About this exercise: Render every line of the records as a JSON list of strings, one string per line, leaving out blank lines and the pictures.

##############################

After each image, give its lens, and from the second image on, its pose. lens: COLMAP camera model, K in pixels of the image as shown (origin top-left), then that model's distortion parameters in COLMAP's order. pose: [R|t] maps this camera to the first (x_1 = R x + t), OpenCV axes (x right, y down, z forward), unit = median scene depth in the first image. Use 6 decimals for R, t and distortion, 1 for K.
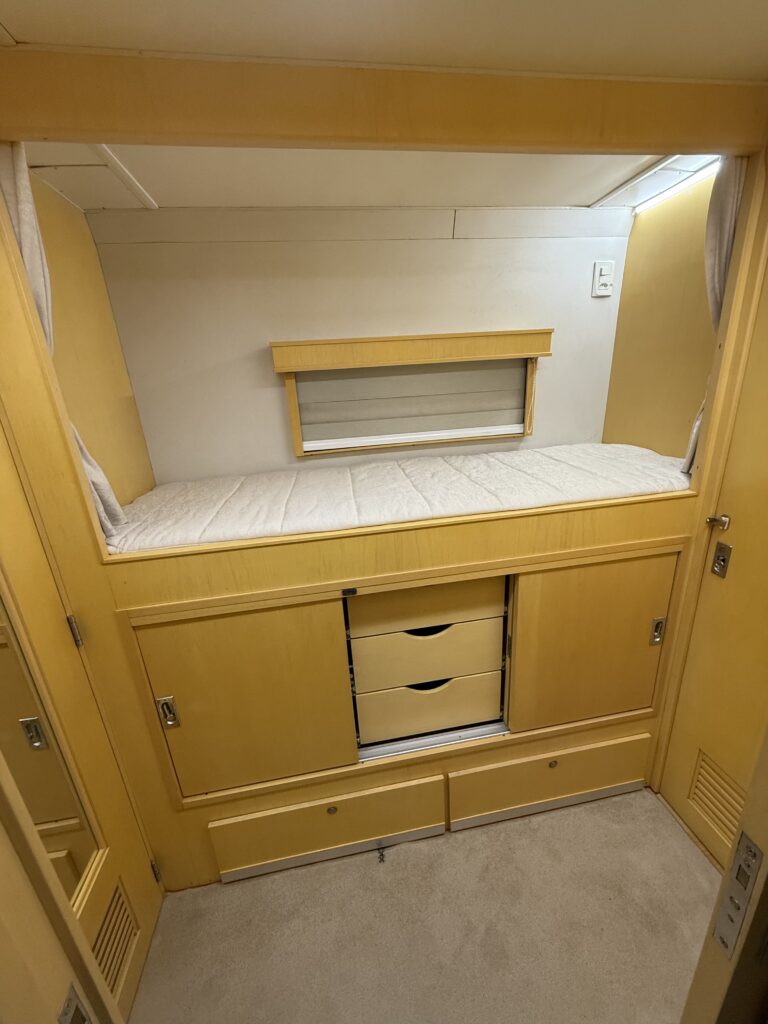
lens RADIAL K [[407.7, 0, 384.4], [0, 407.7, 509.9], [0, 0, 1]] dist [0.001580, -0.001289]
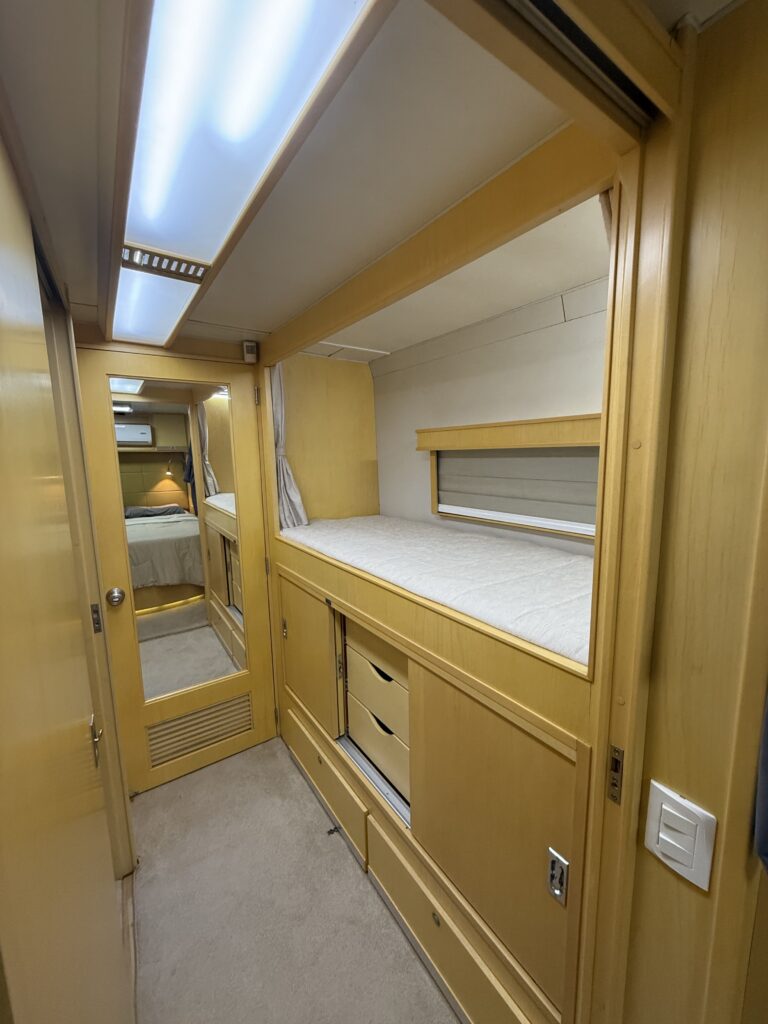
lens RADIAL K [[407.7, 0, 384.4], [0, 407.7, 509.9], [0, 0, 1]] dist [0.001580, -0.001289]
pose [[0.428478, 0.175017, -0.886440, 1.063515], [-0.284371, 0.957327, 0.051557, -0.212173], [0.857636, 0.229987, 0.459964, 0.366311]]
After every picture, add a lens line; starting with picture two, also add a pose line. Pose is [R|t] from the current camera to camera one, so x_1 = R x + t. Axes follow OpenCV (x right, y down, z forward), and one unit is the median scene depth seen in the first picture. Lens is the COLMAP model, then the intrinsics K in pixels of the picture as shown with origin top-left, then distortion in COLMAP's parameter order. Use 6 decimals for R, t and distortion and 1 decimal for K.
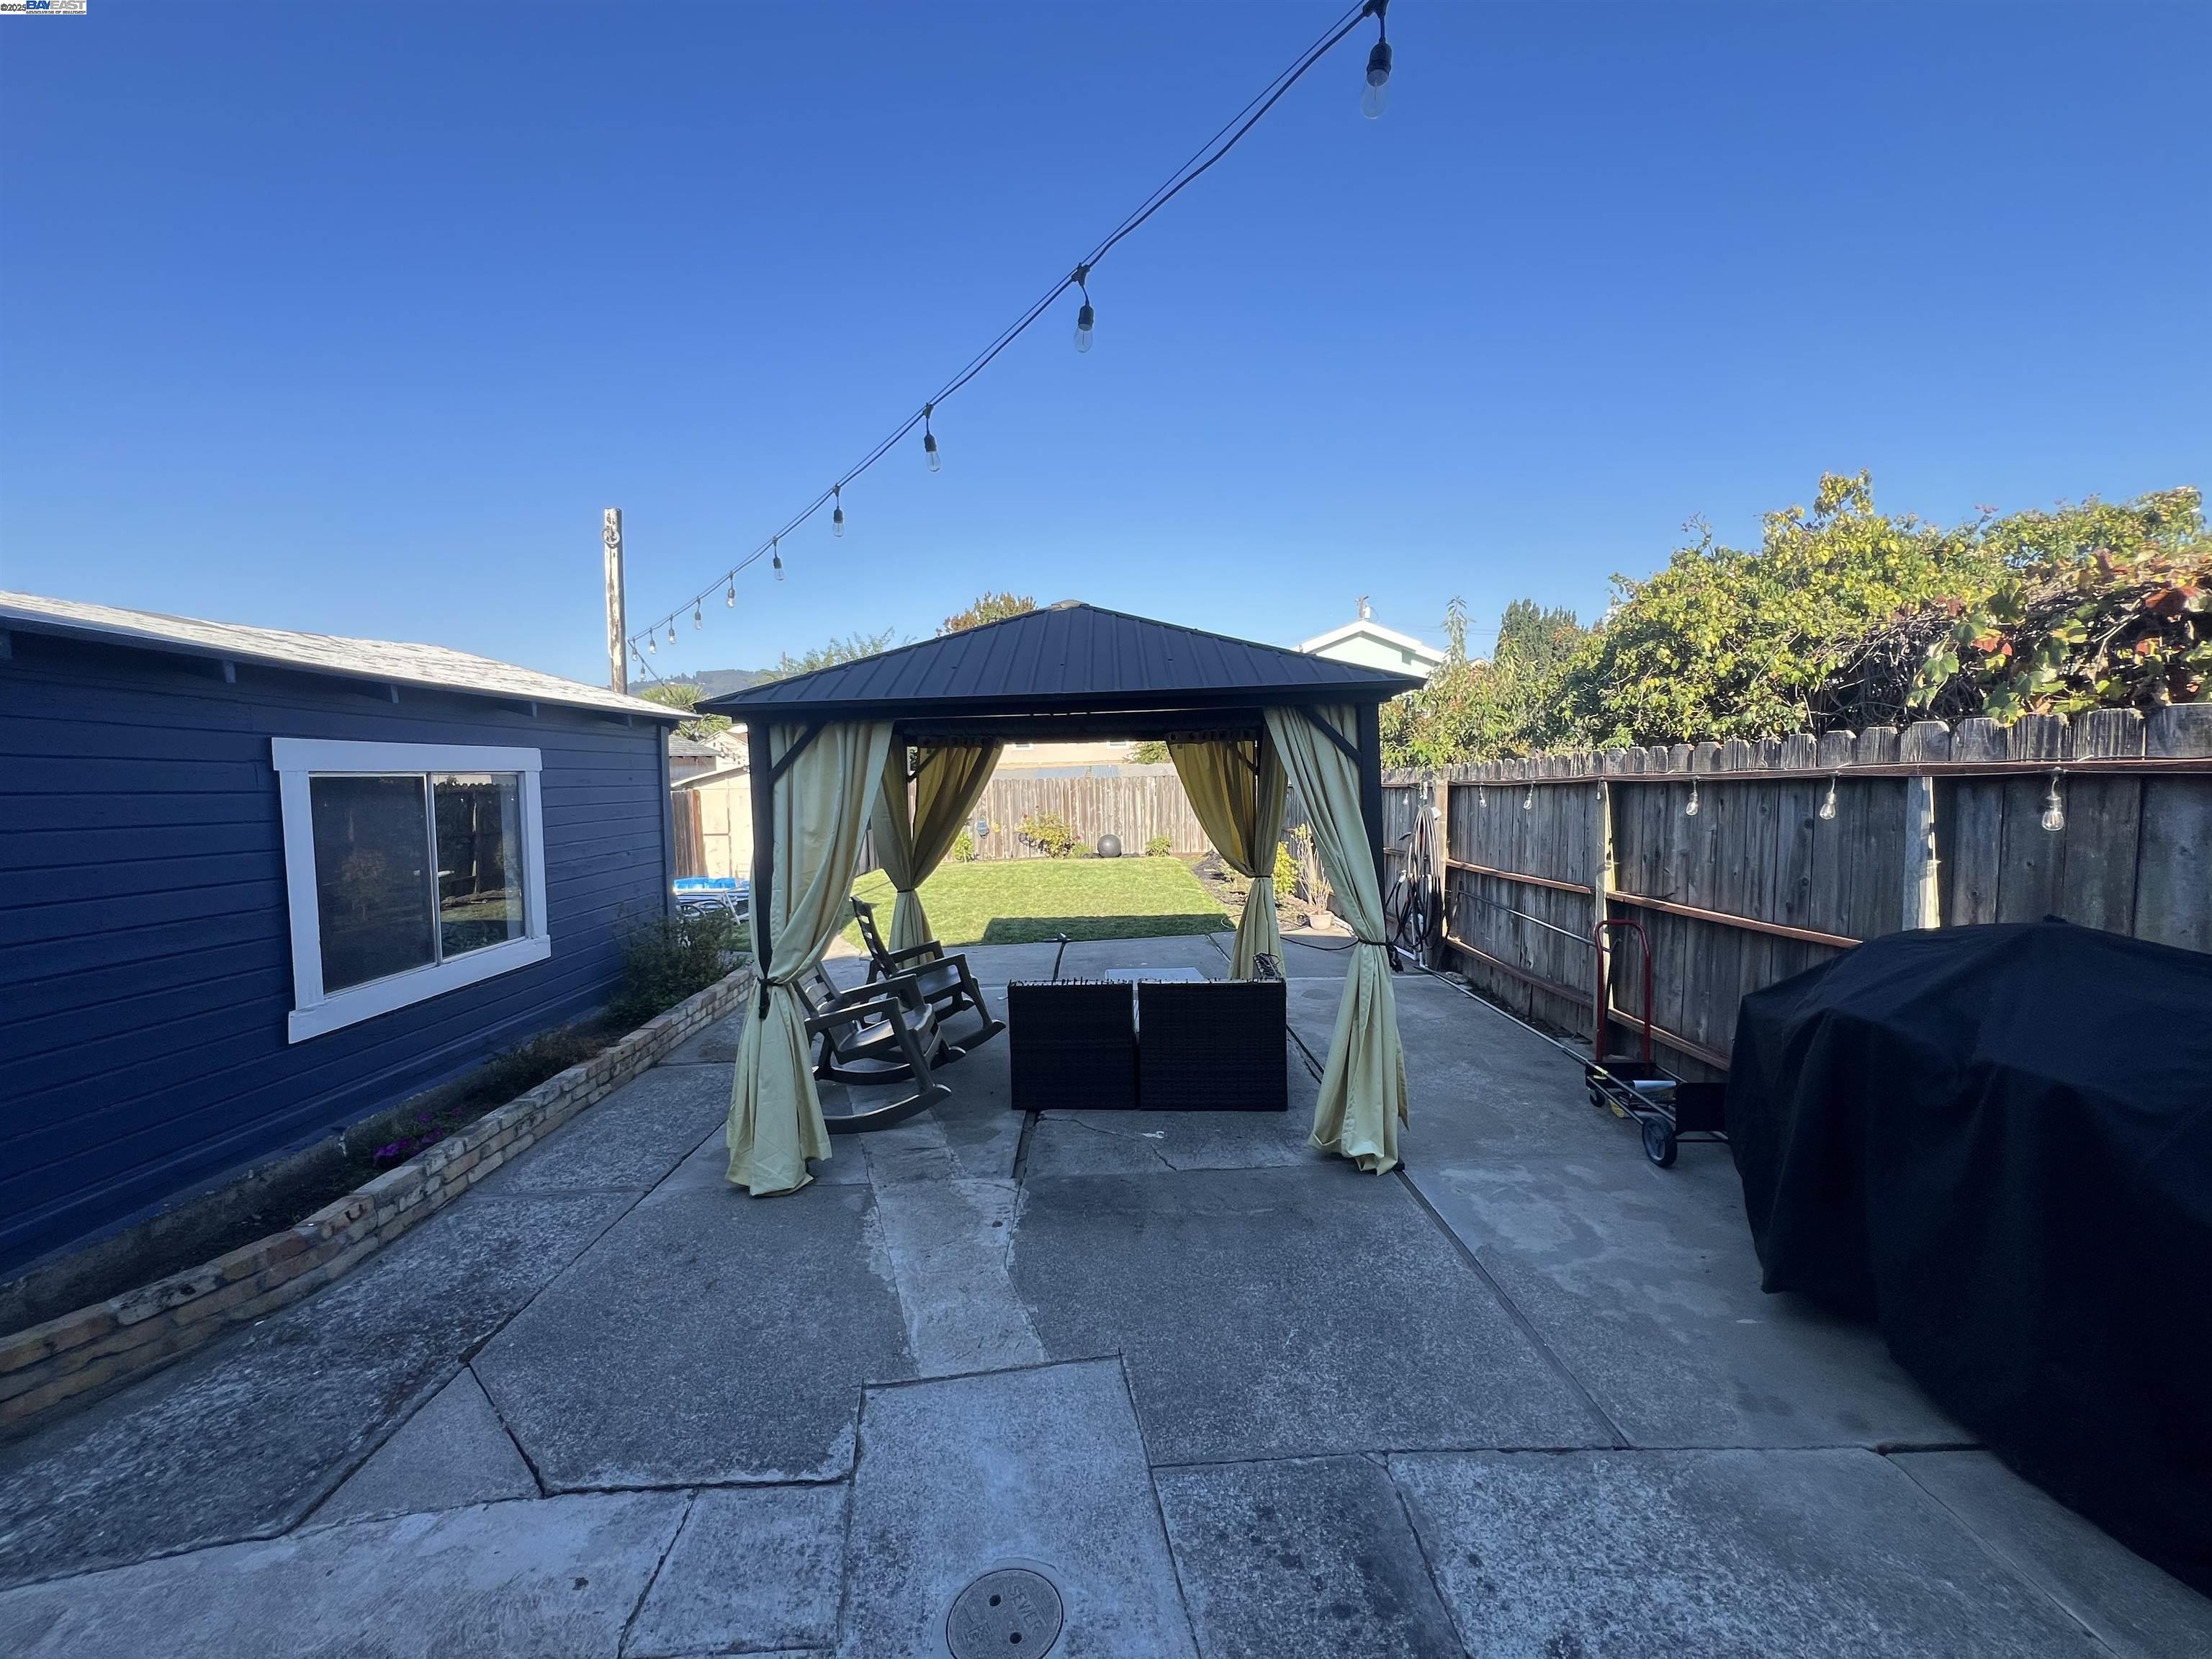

##############################

Task output:
[
  "After each image, give its lens, and from the second image on, its pose. lens: COLMAP camera model, K in pixels of the image as shown (origin top-left), then that model's distortion parameters in COLMAP's order. pose: [R|t] maps this camera to the first (x_1 = R x + t), OpenCV axes (x right, y down, z forward), unit = median scene depth in the first image. Use 6 decimals for R, t and distortion, 1 for K.",
  "lens RADIAL K [[407.7, 0, 384.4], [0, 407.7, 509.9], [0, 0, 1]] dist [0.001580, -0.001289]",
  "lens RADIAL K [[407.7, 0, 384.4], [0, 407.7, 509.9], [0, 0, 1]] dist [0.001580, -0.001289]",
  "pose [[0.428478, 0.175017, -0.886440, 1.063515], [-0.284371, 0.957327, 0.051557, -0.212173], [0.857636, 0.229987, 0.459964, 0.366311]]",
  "After every picture, add a lens line; starting with picture two, also add a pose line. Pose is [R|t] from the current camera to camera one, so x_1 = R x + t. Axes follow OpenCV (x right, y down, z forward), and one unit is the median scene depth seen in the first picture. Lens is the COLMAP model, then the intrinsics K in pixels of the picture as shown with origin top-left, then distortion in COLMAP's parameter order. Use 6 decimals for R, t and distortion and 1 decimal for K."
]